Pour cet éditorial de fin de semaine, 1er mai oblige, il sera question de travail. Alors que la réforme des retraites a provoqué la colère de nombreux Français et opposé des visions éloignées de l’économie, ce jour nous rappelle l’importance du labeur dans nos existences.
Le temps du travail
Les débats sur le temps de travail ont été l’objet d’affrontements idéologiques et d’échecs économiques. Les 35 heures de Martine Aubry en 2000 n’ont pas encouragé l’emploi et les 32 heures réclamées par certains syndicats et partis de gauche apparaissent assez déconnectées de la vie des entreprises et encore plus des indépendants.
La réalité du travail contemporain est plus complexe qu’elle ne pouvait l’être il y a vingt-trois ans. La France est encore plus tertiarisée et l’hyper-numérisation a bouleversé notre rapport à l’activité professionnelle. Le temps de travail est aujourd’hui difficilement quantifiable dans plusieurs professions et la généralisation du télétravail a intensifié une confusion entre vie personnelle et vie professionnelle déjà largement induite par le recours au numérique.

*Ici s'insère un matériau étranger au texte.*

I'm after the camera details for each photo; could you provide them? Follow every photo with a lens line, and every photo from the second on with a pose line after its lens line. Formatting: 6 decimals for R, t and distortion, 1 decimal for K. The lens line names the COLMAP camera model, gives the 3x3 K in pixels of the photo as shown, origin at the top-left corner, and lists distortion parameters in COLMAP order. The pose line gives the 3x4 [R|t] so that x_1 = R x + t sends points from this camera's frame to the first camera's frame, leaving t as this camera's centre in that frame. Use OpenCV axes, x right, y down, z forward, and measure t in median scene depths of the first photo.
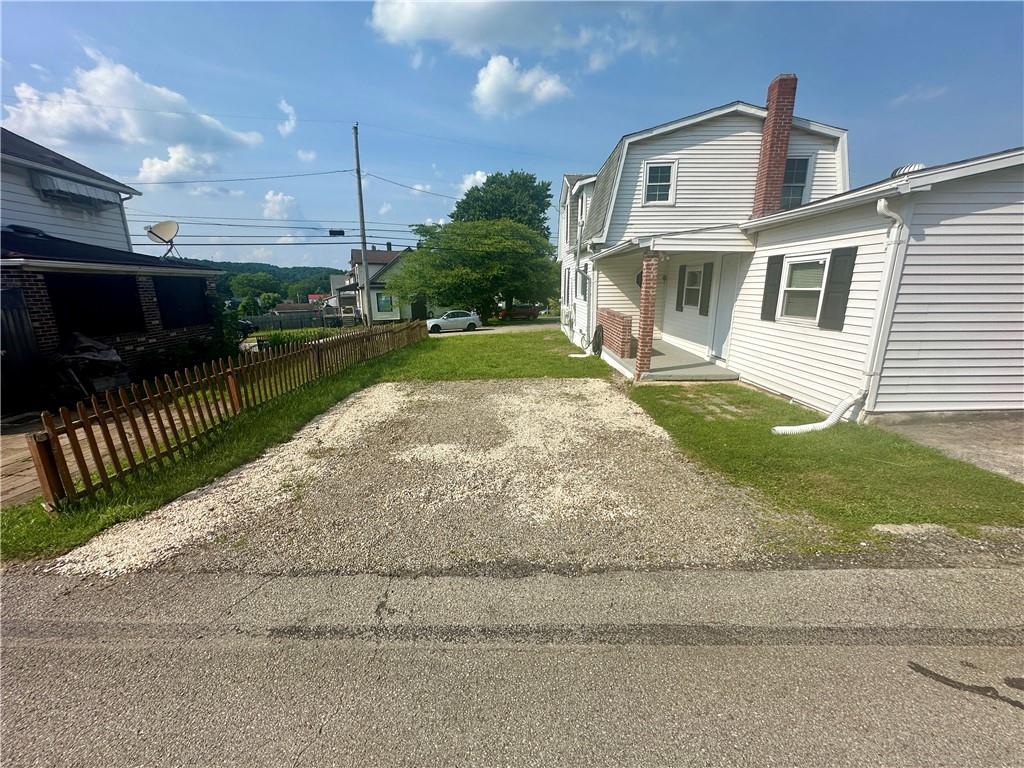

La question est d’autant plus sensible que le temps de travail effectif pourrait être différencié du temps de présence en entreprise. La rentabilité variable de travailleurs par nature inégaux rend d’ailleurs ces calculs compliqués voire impossibles.
Quel monde veut-on ?
S’il est bon de s’occuper et d’échapper à l’oisiveté, n’en déplaise aux défenseurs de la paresse, le travail ne doit cependant pas constituer un fardeau mais être l’occasion de se sanctifier et autant que possible de s’épanouir. Le respect dû au travail, et donc avant tout aux travailleurs, est d’ailleurs l’affaire de tous et commence avec les efforts de chacun avec la propreté dans les entreprises, le respect de l’outil de travail, du client, du fournisseur…

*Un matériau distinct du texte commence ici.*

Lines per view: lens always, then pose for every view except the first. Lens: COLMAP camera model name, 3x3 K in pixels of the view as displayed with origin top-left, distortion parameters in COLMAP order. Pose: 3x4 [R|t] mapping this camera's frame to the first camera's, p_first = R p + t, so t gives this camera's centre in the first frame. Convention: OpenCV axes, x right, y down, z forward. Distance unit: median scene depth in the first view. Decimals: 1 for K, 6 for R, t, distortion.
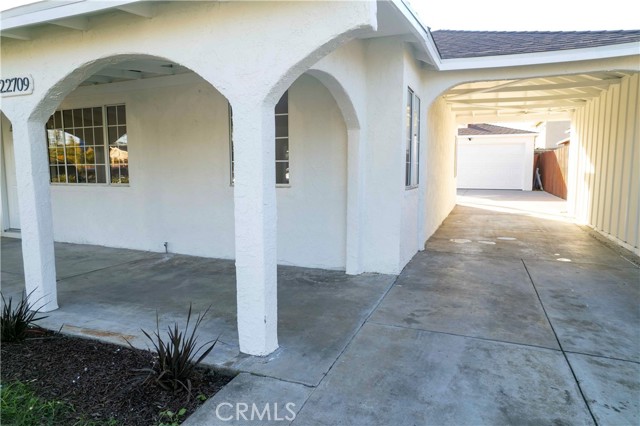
lens RADIAL K [[413.7, 0, 322.9], [0, 413.7, 212.4], [0, 0, 1]] dist [-0.079638, 0.083569]
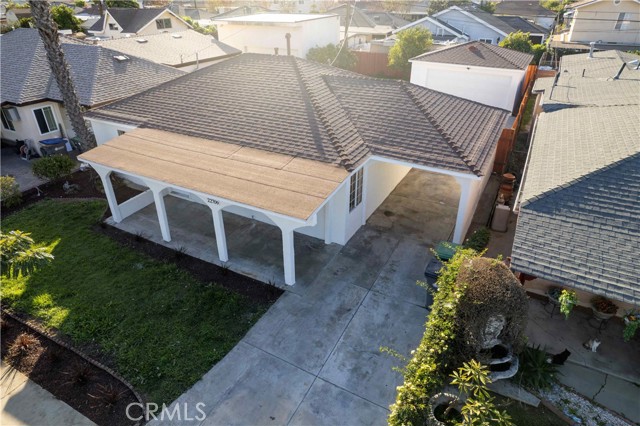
lens RADIAL K [[413.7, 0, 322.9], [0, 413.7, 212.4], [0, 0, 1]] dist [-0.079638, 0.083569]
pose [[0.994304, 0.059529, -0.088409, 0.359909], [-0.020323, 0.920158, 0.391020, -1.427352], [0.104627, -0.386996, 0.916126, -1.795706]]
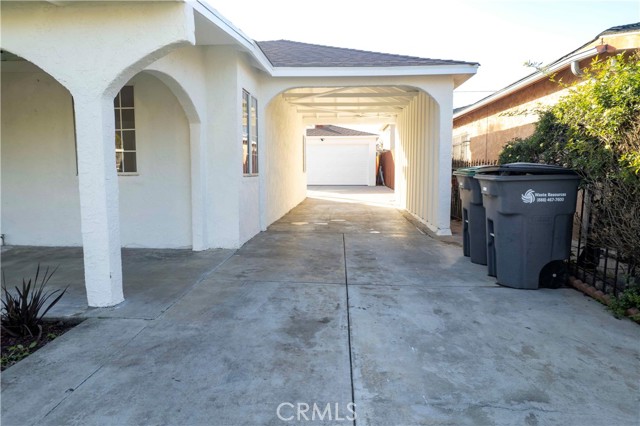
lens RADIAL K [[413.7, 0, 322.9], [0, 413.7, 212.4], [0, 0, 1]] dist [-0.079638, 0.083569]
pose [[0.949764, -0.031007, 0.311429, 0.064914], [0.031888, 0.999489, 0.002263, 0.071340], [-0.311340, 0.007782, 0.950267, -0.251188]]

Les récents débats autour du revenu universel donnent aussi matière à réflexion. Si le principe peut agacer, le fait d’évoquer sa création ramène à un problème plus important : la perte de sens. Ici et là fleurissent les témoignages de jeunes cadres quittant leur emploi perçu comme inutile au profit d’un métier artisanal. Le sens du travail et le sens donné à notre travail sont beaucoup plus importants que la séparation (saine) entre professionnel et personnel qu'on ne pourrait le croire. Le travail est un accomplissement et représente ainsi un besoin de l’être humain.
L’homme avant la machine, l’homme avant le capital
L’économie de marché est imparfaite. Son alternative marxiste au moins tout autant. Faute de changer un système économique finalement assez naturel car reposant sur des rapports de force, il revient aux travailleurs eux-mêmes de s’imposer face à des comportements ou des changements qui leur paraîtraient dangereux et remettraient en cause la dignité due à chacun. La notation des professeurs par leurs élèves, les systèmes de vidéosurveillance dans les entrepôts, les différentes formes de harcèlement sont autant de problèmes qui ne reculeront jamais avec des lois mais marqueront un coup d’arrêt quand les travailleurs prendront conscience de leur capacité à agir ensemble. Le désamour pour des syndicats majoritairement à gauche et devenus souvent des planques semblent empêcher une implication plus large des travailleurs dans des associations ou tout au moins rebuter ceux qui demain pourraient constituer des chefs de file utiles pour défendre le bien commun.